There are a number of libertarian lawyers, professors, or historians who could have ably challenged the prevailing interpretation of the clause's scope in a manner totally untainted by racial animosity. Indeed, Neily and Levy, two of the attorneys featured in "The Gun Show," have written books arguing for a more limited interpretation of the Commerce Clause.

But neither Levy nor Neily appears in the episode. Instead, More Perfect turns to Ollie McClung, Jr., a septuagenarian Alabama restaurateur whose father owned the segregated barbeque joint that lost a Supreme Court challenge to Congress' power to outlaw segregation using the Commerce Clause. McClung's comments suggest that his rather unsophisticated views on constitutional law are, to put it mildly, not absolutely untainted by retrograde racial attitudes. The episode ends with Commerce Clause skepticism all but dismissed as a fig leaf for segregationism. Once expansive Commerce Clause jurisprudence has been tied to preventing racial discrimination, there is no mention of its pernicious effects—not even federal marijuana prohibition, which progressives themselves often decry.

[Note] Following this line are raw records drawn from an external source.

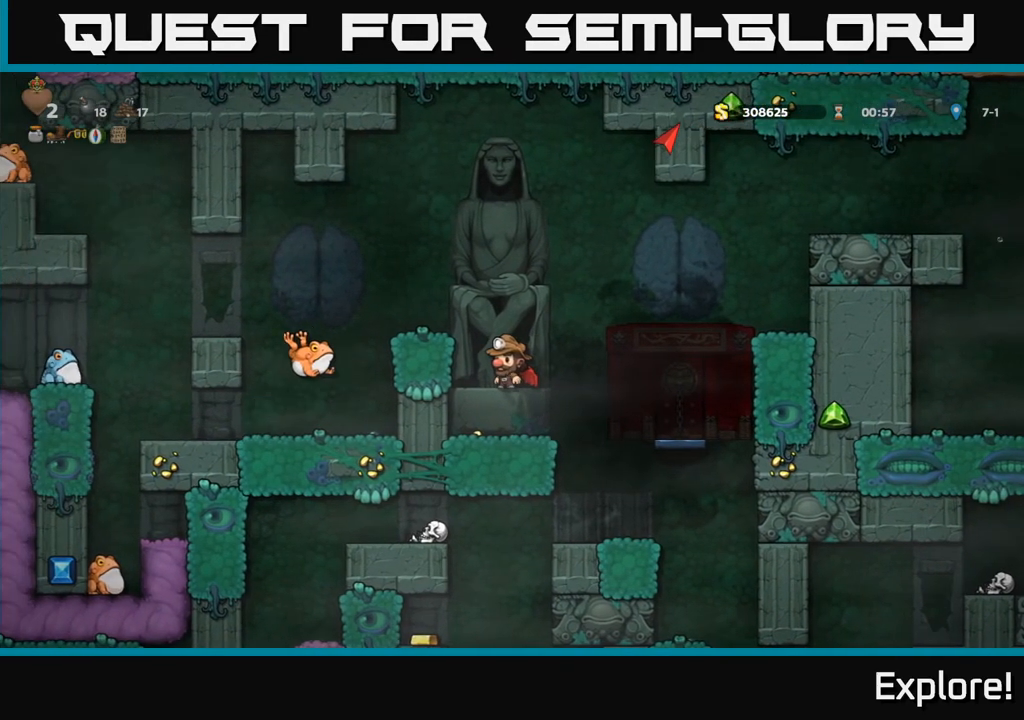
{"buttons": ["A", "DPAD_LEFT"], "left_stick": "center", "right_stick": "center", "events": [[367, "A", "down"], [433, "DPAD_LEFT", "down"]]}
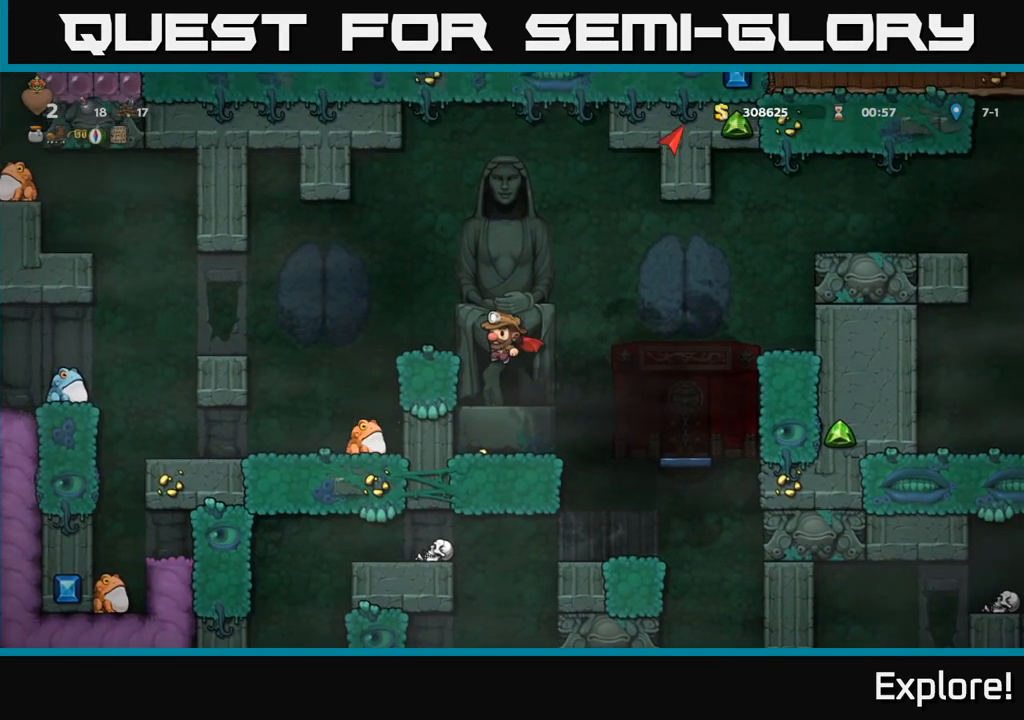
{"buttons": [], "left_stick": "center", "right_stick": "center", "events": [[100, "A", "up"], [233, "DPAD_LEFT", "up"], [433, "DPAD_RIGHT", "down"], [483, "DPAD_RIGHT", "up"]]}
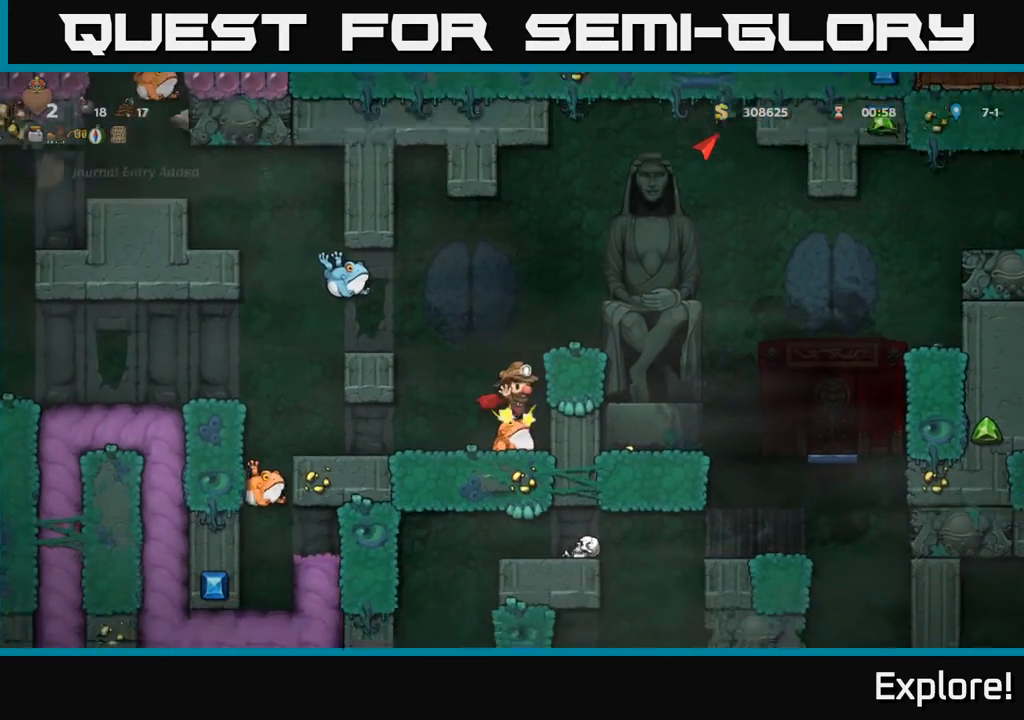
{"buttons": ["DPAD_RIGHT"], "left_stick": "center", "right_stick": "center", "events": [[117, "A", "down"], [300, "DPAD_RIGHT", "down"], [400, "A", "up"]]}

Constitutional law is a game of standards, and good constitutional law is about neutral standards. In telling the stories of landmark cases, the show necessarily ends up covering the times when standards change. When constitutional lawyers judge what makes a good decision, they look to theories of interpretation and judicial philosophies. But editorially, More Perfect ends up inviting its listeners to judge new legal standards only by the political outcomes they achieve. When a new rule expands protection for minorities or creates greater authority to regulate business, the producers fawn over it as a stroke of legal genius and they bring on intellectual firepower to endorse it. When a ruling expands gun rights, restricts affirmative action, or deregulates campaign finance, the show portrays it with skepticism or outright hostility, leaving its defense largely to underinformed and underqualified guests while musing about the dangers of using courts to hijack the democratic process.